Мара Павулан сошла с поезда на станции Резекне. Вид разрушенного города, который она знала и до войны, произвел на нее удручающее впечатление. Взорванные дома с провалившимися крышами скорбной вереницей тянулись через весь центр, они напоминали огромных искалеченных животных с переломленным хребтом. Горы развалин, мрачные пожарища, закопченные стены с черными провалами вместо окон и везде — битый кирпич, исковерканное дерево и металл.

Из Резекне она поехала на грузовике в Даугавпилс. Дорогой было все то же — взорванные пути, сожженные станционные постройки, разрушенные мосты. Не были пощажены и крестьянские дворы. Ветер носил по полям хлопья остывшего пепла. Но человек работал. Строил новые мосты, засыпал ямы на шоссе, возил из лесу бревна для новых построек. На полях стояли копны хлеба, везде звенели косы.

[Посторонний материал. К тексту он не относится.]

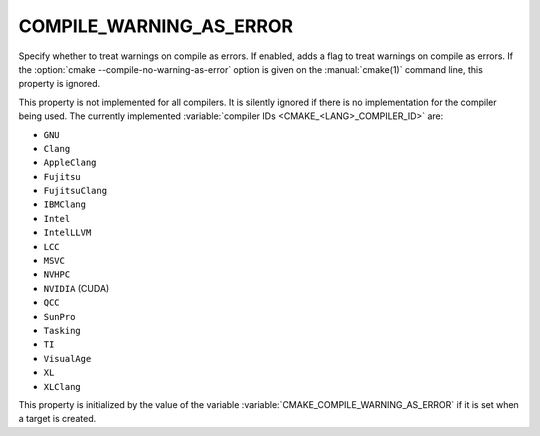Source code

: COMPILE_WARNING_AS_ERROR
------------------------

.. versionadded:: 3.24

Specify whether to treat warnings on compile as errors.
If enabled, adds a flag to treat warnings on compile as errors.
If the :option:`cmake --compile-no-warning-as-error` option is given
on the :manual:`cmake(1)` command line, this property is ignored.

This property is not implemented for all compilers.  It is silently ignored
if there is no implementation for the compiler being used.  The currently
implemented :variable:`compiler IDs <CMAKE_<LANG>_COMPILER_ID>` are:

* ``GNU``
* ``Clang``
* ``AppleClang``
* ``Fujitsu``
* ``FujitsuClang``
* ``IBMClang``
* ``Intel``
* ``IntelLLVM``
* ``LCC``
* ``MSVC``
* ``NVHPC``
* ``NVIDIA`` (CUDA)
* ``QCC``
* ``SunPro``
* ``Tasking``
* ``TI``
* ``VisualAge``
* ``XL``
* ``XLClang``

This property is initialized by the value of the variable
:variable:`CMAKE_COMPILE_WARNING_AS_ERROR` if it is set when a target is
created.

В Даугавпилс Мара приехала под вечер и, едва устроившись в общежитии художественного ансамбля, пошла на берег Даугавы. Снова развалины, целые кварталы развалин! Мосты через Даугаву были взорваны, но тысячи рабочих уже строили новый железнодорожный мост. Тихо и устало текла родная река, будто нехотя несла она свои воды к устью, которое еще было в руках врага. По низкому понтонному мосту шли военные машины. На станции маневрировали паровозы, и гудки их казались голосом жизни среди развалин.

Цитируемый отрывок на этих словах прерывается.